2558 Background: The utility of interleukin-2 (IL-2) in treating RCC is limited by its significant toxicity, expense, and limited efficacy. Formulations that reduce post-injection peak concentration (Cmax) and support sustained therapeutic levels may improve efficacy and tolerability of IL-2 therapy. In preclinical studies, IL-2 formulated with Medusa (IL-2XL), a novel sustained drug delivery system, reduces Cmax and supports controlled release of IL-2 for up to 6 days.
METHODS
The open-label Phase I/II study was designed to accrue 12 patients (pts), with a goal of 10 evaluable pts. Pts aged 18-85 at high risk of recurrence after surgical resection of histologically confirmed RCC, and without CNS metastases, other malignancy, autoimmune disorders were eligible. Pts received one single subcutaneous (SC) injection of 10.6 MIU naked IL-2 (IL-2N) or IL-2XL. At least two weeks later, patients were crossed over to receive a single SC administration of 10.6 MIU of the other agent. Safety, PK, biological activity and immunological responses were assessed.
RESULTS
8 patients have accrued and results from 6 pts evaluable to date show a 4-fold reduction in Cmax following IL-2XL injection compared with IL-2N. IL-2 was detectable in serum 7 days after IL-2XL treatment, compared with 2 days for IL-2N. Relative bioavailability of IL-2XL was approximately 150% of IL-2N, and Tmax was appoximately 48 hrs compared with 2-4 hrs.
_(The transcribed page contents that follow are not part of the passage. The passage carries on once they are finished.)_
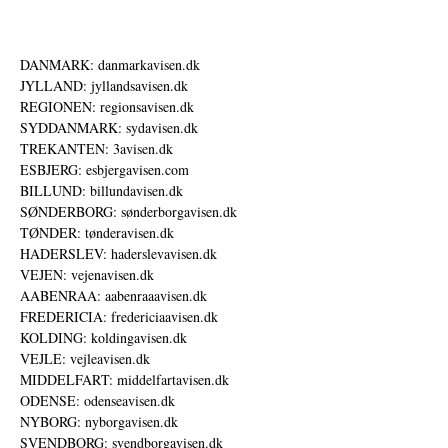
DANMARK: danmarkavisen.dk
JYLLAND: jyllandsavisen.dk
REGIONEN: regionsavisen.dk
SYDDANMARK: sydavisen.dk
TREKANTEN: 3avisen.dk
ESBJERG: esbjergavisen.com
BILLUND: billundavisen.dk
SØNDERBORG: sønderborgavisen.dk
TØNDER: tønderavisen.dk
HADERSLEV: haderslevavisen.dk
VEJEN: vejenavisen.dk
AABENRAA: aabenraaavisen.dk
FREDERICIA: fredericiaavisen.dk
KOLDING: koldingavisen.dk
VEJLE: vejleavisen.dk
MIDDELFART: middelfartavisen.dk
ODENSE: odenseavisen.dk
NYBORG: nyborgavisen.dk
SVENDBORG: svendborgavisen.dk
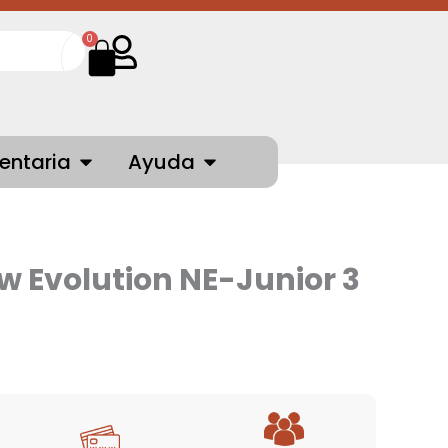
Cart
0
NTES
OPEN INDUMENTARIA
OPEN AYUDA
entaria
Ayuda
w Evolution NE-Junior 3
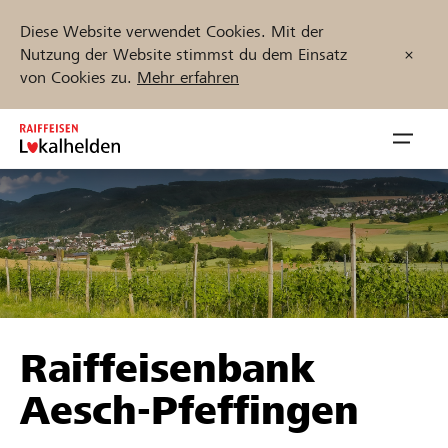
Diese Website verwendet Cookies. Mit der
Nutzung der Website stimmst du dem Einsatz
von Cookies zu.
Mehr erfahren
Zum
Inhalt
Navig
springen
öffnen
Jetzt starten
Projekte und Organisationen finden
Raiffeisenbank
Unterstützen
Aesch-Pfeffingen
Hilfe & Support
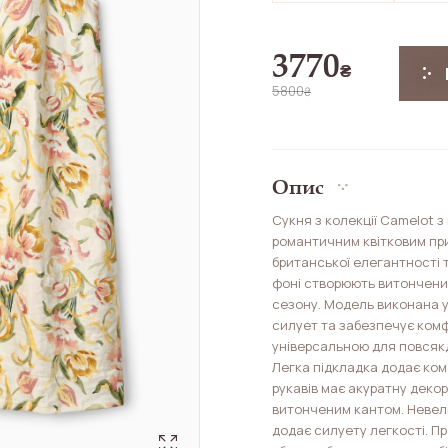
3770
₴
5800
₴
Опис
Сукня з колекції Camelot з
романтичним квітковим при
британської елегантності т
фоні створюють витончений
сезону. Модель виконана у
силует та забезпечує комф
універсальною для повсякд
Легка підкладка додає ком
рукавів має акуратну декор
витонченим кантом. Невелик
додає силуету легкості. Пр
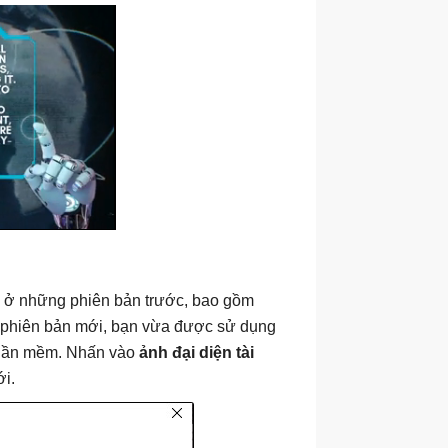
i ở những phiên bản trước, bao gồm
n phiên bản mới, bạn vừa được sử dụng
phần mềm. Nhấn vào
ảnh đại diện tài
i.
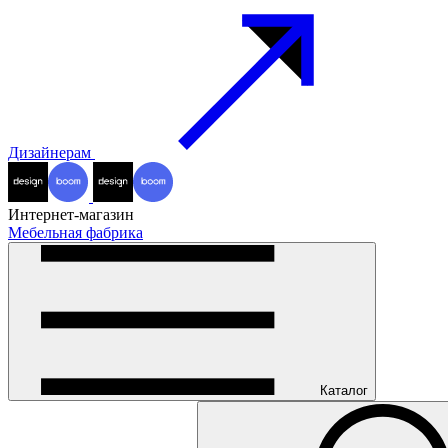
Дизайнерам
Интернет-магазин
Мебельная фабрика
Каталог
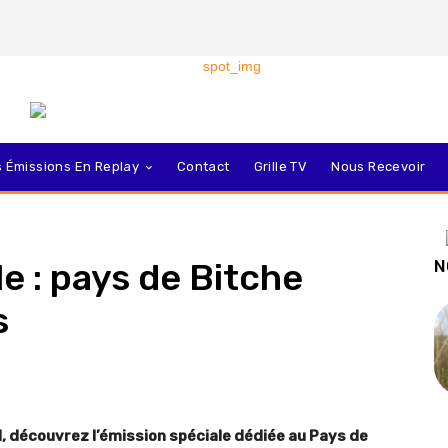
 Émissions En Replay
Contact
Grille TV
Nous Recevoir
e : pays de Bitche
N
s
l, découvrez l’émission spéciale dédiée au Pays de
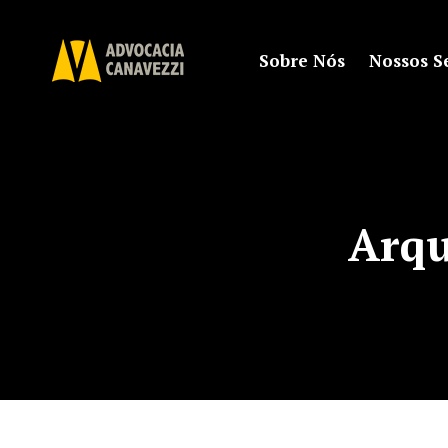
Sobre Nós
Nossos S
Arqu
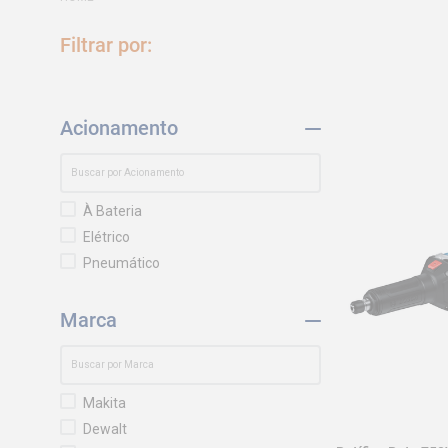
Acionamento
À Bateria
Elétrico
Pneumático
Marca
Makita
Dewalt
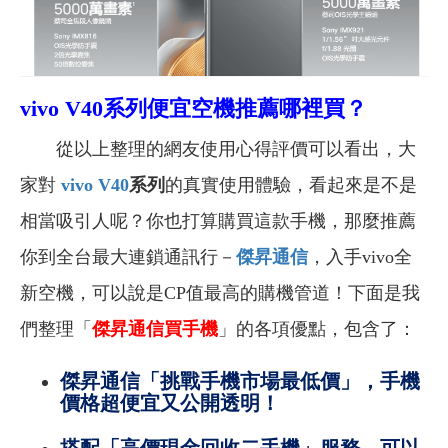
vivo V40系列
便宜
空機推薦哪裡買？
從以上整理的網友使用心得評價可以看出，大
家對
vivo V40
系列
的真實使用體驗，看起來是不是
相當吸引人呢？你也打算購買這款手機，那麼推薦
你到全台最大連鎖通訊行－
傑昇通信
，入手vivo全
新空機，可以說是CP值最高的購機管道！下面是我
們整理「
傑昇通信買手機
」的各項優點，包含了：
傑昇通信「挑戰手機市場最低價」，手機
價格超便宜又公開透明！
搭配「高價現金回收二手機」服務，可以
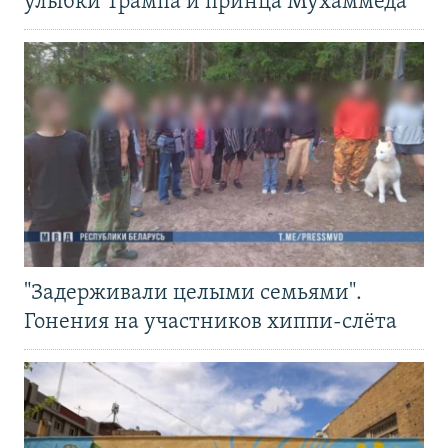
улыбки Трампа и принца Мухаммеда
"Задерживали целыми семьями".
Гонения на участников хиппи-слёта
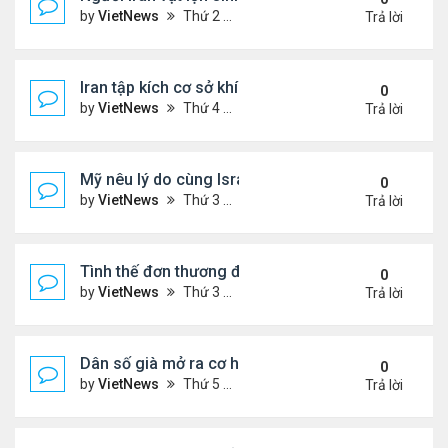
by
VietNews
Thứ 2 Tháng 3 30, 2026 4:55 pm
Trả lời
Iran tập kích cơ sở khí LNG lớn nhất thế giới ở Qata
0
by
VietNews
Thứ 4 Tháng 3 18, 2026 5:56 pm
Trả lời
Mỹ nêu lý do cùng Israel không kích Iran
0
by
VietNews
Thứ 3 Tháng 3 03, 2026 6:39 pm
Trả lời
Tình thế đơn thương độc mã của Iran trước sức ép
0
by
VietNews
Thứ 3 Tháng 2 24, 2026 6:01 pm
Trả lời
Dân số già mở ra cơ hội hợp tác cho Trung - Hàn
0
by
VietNews
Thứ 5 Tháng 2 19, 2026 6:00 pm
Trả lời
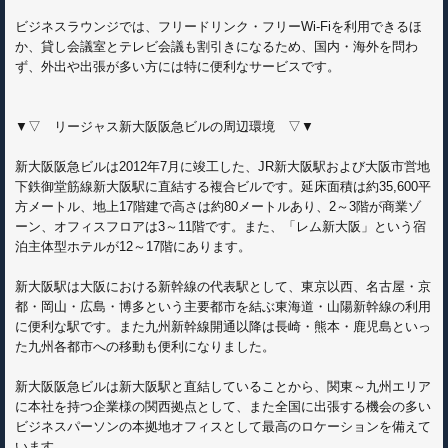
ビジネスラウンジでは、フリードリンク・フリーWi-Fiを利用できるほ
か、貸し会議室とテレビ会議も割引きになるため、国内・海外を問わ
ず、外出や出張が多い方には特に便利なサービスです。
▼▽ リージャス新大阪阪急ビルの周辺環境 ▽▼
新大阪阪急ビルは2012年7月に竣工した、JR新大阪駅および大阪市営地
下鉄御堂筋線新大阪駅に直結する複合ビルです。延床面積は約35,600平
方メートル、地上17階建で高さは約80メートルあり、2～3階が商業ゾ
ーン、オフィスフロアは3～11階です。また、「レム新大阪」という宿
泊主体型ホテルが12～17階にあります。
新大阪駅は大阪における新幹線の代表駅として、東京以西、名古屋・京
都・岡山・広島・博多という主要都市を結ぶ東海道・山陽新幹線の利用
に便利な駅です。また九州新幹線開通以降は長崎・熊本・鹿児島といっ
た九州各都市への移動も便利になりました。
新大阪阪急ビルは新大阪駅と直結していることから、関東～九州エリア
に本社を持つ企業様の関西拠点として、また全国に出張する機会の多い
ビジネスパーソンの本拠地オフィスとして最高のロケーションを備えて
います。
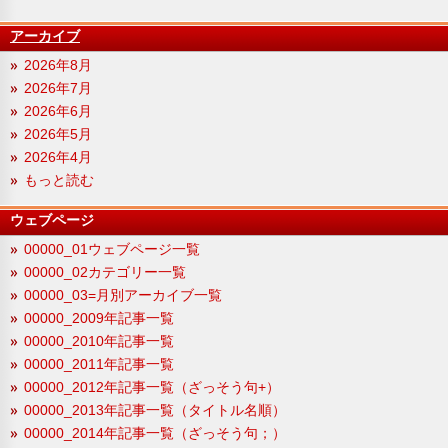
アーカイブ
2026年8月
2026年7月
2026年6月
2026年5月
2026年4月
もっと読む
ウェブページ
00000_01ウェブページ一覧
00000_02カテゴリー一覧
00000_03=月別アーカイブ一覧
00000_2009年記事一覧
00000_2010年記事一覧
00000_2011年記事一覧
00000_2012年記事一覧（ざっそう句+）
00000_2013年記事一覧（タイトル名順）
00000_2014年記事一覧（ざっそう句；）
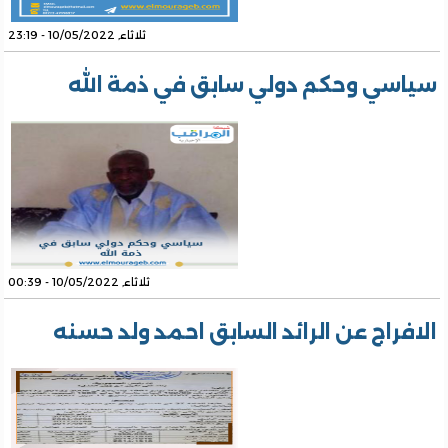
ثلاثاء, 10/05/2022 - 23:19
سياسي وحكم دولي سابق في ذمة الله
ثلاثاء, 10/05/2022 - 00:39
الافراج عن الرائد السابق احمد ولد حسنه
T50 also was higher following IL-2XL administration compared with IL-2N (48 vs. 8 hrs). Soluble CD25 and neopterine, markers of IL-2 activity, had much higher Cmax (159 vs. 63 pg/ml and 14 vs. 6 pM for sCD25 and neopterin) and AUC (14,749 vs. 7,701 pg/ml/hrs and 1,569 vs. 665 pM/hrs for sCD25 and neopterin) following IL-2XL treatment compared with IL-2N. Compared to IL-2N immunoflowcytometry showed an increase in percentage and activation of lymphocytes (CD3+/CD45+; CD8+/CD25+ and CD4+/CD25+).
CONCLUSIONS
Weekly dosing of IL-2XL reduces Cmax, increases induction of IL-2 biomarkers and improves immunologic responses compared with IL-2N. Data support the development of IL-2-XL used on a weekly schedule for treating cancer and viral disease such as HIV. No significant financial relationships to disclose.